Collision avoidance is relatively easy, seeing through thick fog, dust or snow is a little harder, but Barron is working on it with infra-red and ultra-sonics.

Tomorrow's car won't have hydraulic steering or mechanical throttle linkages. Instead it will feature steer-by-wire and an electronic gas pedal.

Again, weight saving and control are the key benefits, with supplementary gains in fuel economy. The car won't allow the right foot to overfeed fuel into the engine.

With an electronic go-pedal and traction control system fitted, an on-board computer will be able to override the driver's input on icy or low-grip surfaces, avoiding skids and slides.

Today's traction control systems are relatively crude. Most automatically apply the brakes.

Active noise cancellation is another item under development. It uses electronically generated acoustic pressure waves to counter noise. The system uses microphones to detect noise and transducers, linked by computer, to emit counterwaves.

It can be fitted to engine mounts, the exhaust system and inside the cabin to "cancel" road noise, vibration and harshness.

In turn, it will allow car-makers to strip many kilograms of body-sealer from new models.

Ford has single-point air-bag sensors too. This is a much simpler triggering device than today's complex system and will substantially trim the cost of air-bag fitment.
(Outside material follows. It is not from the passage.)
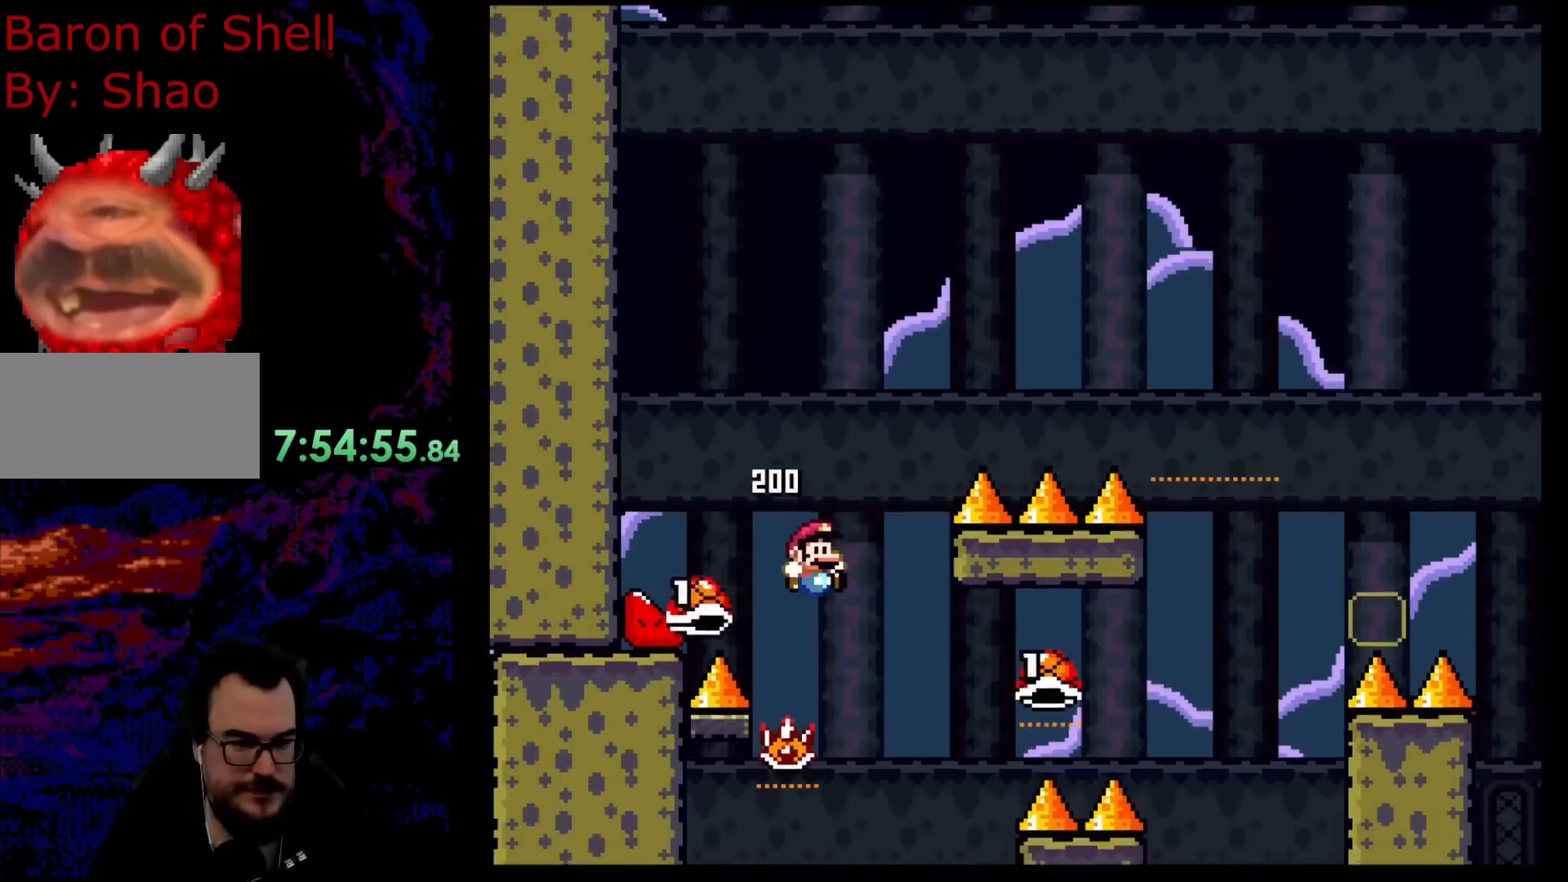
{"buttons": ["A", "X", "DPAD_RIGHT"], "events": [[100, "A", "down"], [100, "B", "up"], [117, "DPAD_RIGHT", "up"], [333, "DPAD_RIGHT", "down"], [500, "X", "down"]]}
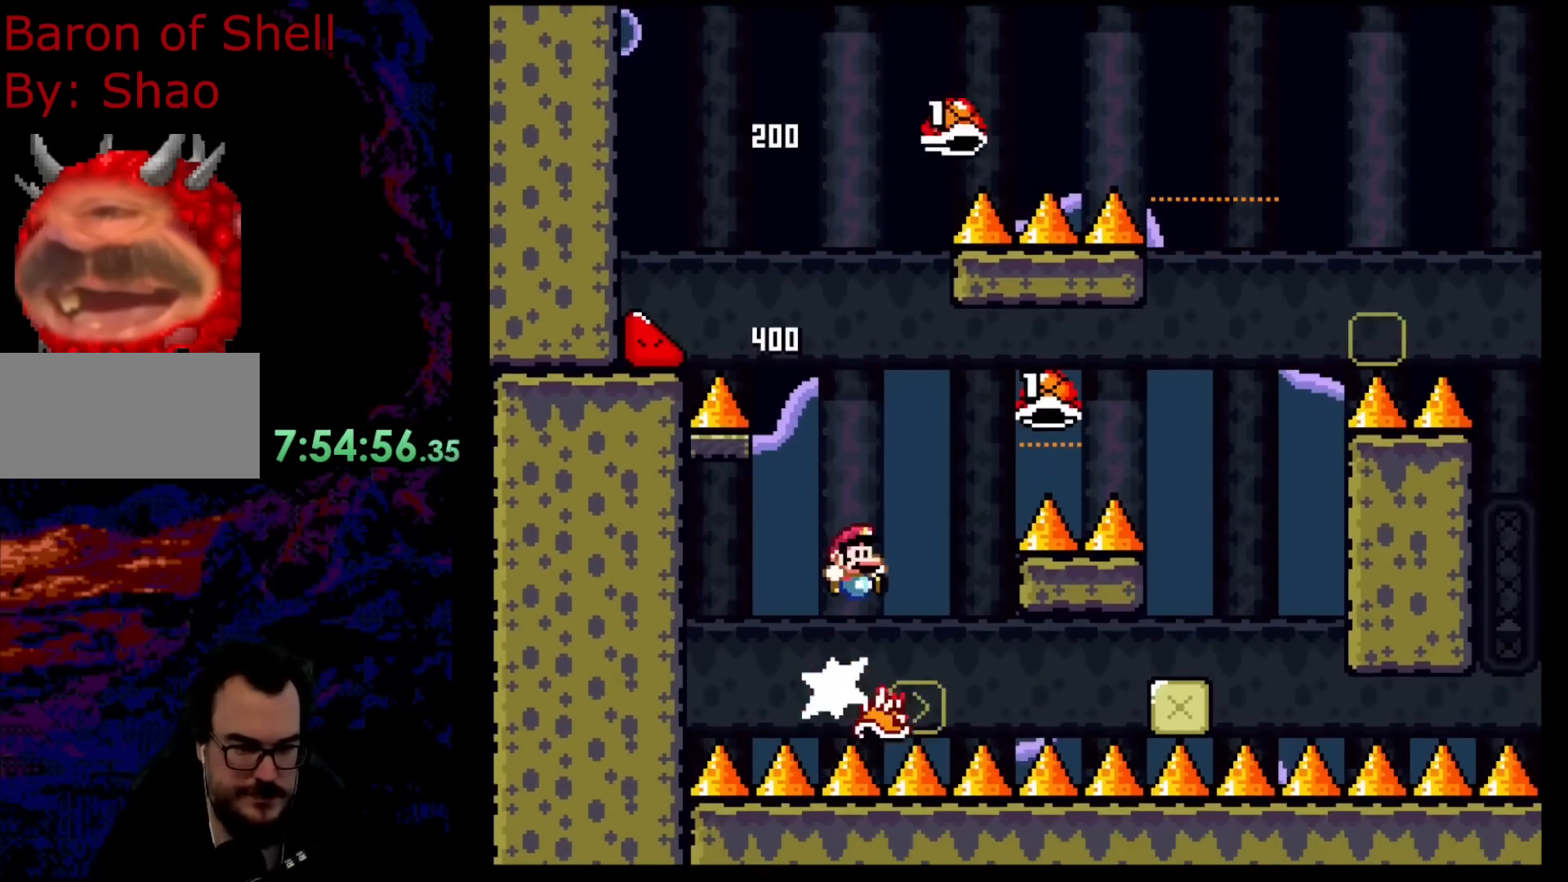
{"buttons": ["B", "DPAD_RIGHT"], "events": [[33, "A", "up"], [33, "B", "down"], [33, "Y", "down"], [100, "X", "up"], [400, "Y", "up"]]}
Along with vastly improved on-board car communications - including a US$400 satellite navigation system that's ready to roll - those are all electronics items on the agenda for the next seven or eight years.

BEYOND THAT

"WE'RE working on voice recognition," says Barron, "so you tell the car to turn on the air conditioning or adjust the radio. Saves taking your eyes off the road."

Outside the car, he's working with a government body in California to develop "smart roads" - electronically controlled freeways where a series of computers externally control the speed and density of traffic - automatically- for better flow and routing around tailbacks.

Our low emission, low-weight, high-efficiency future will produce better, safer cars.

The industry's problem is that it may just produce too many.

Today's vehicle population stands at well over 400 million. If the growth rate continues, there'll be a billion cars on planet earth early next century

No matter how clean and use friendly they are - a billion cars, even will occupy a fair chunk of the earth's surface.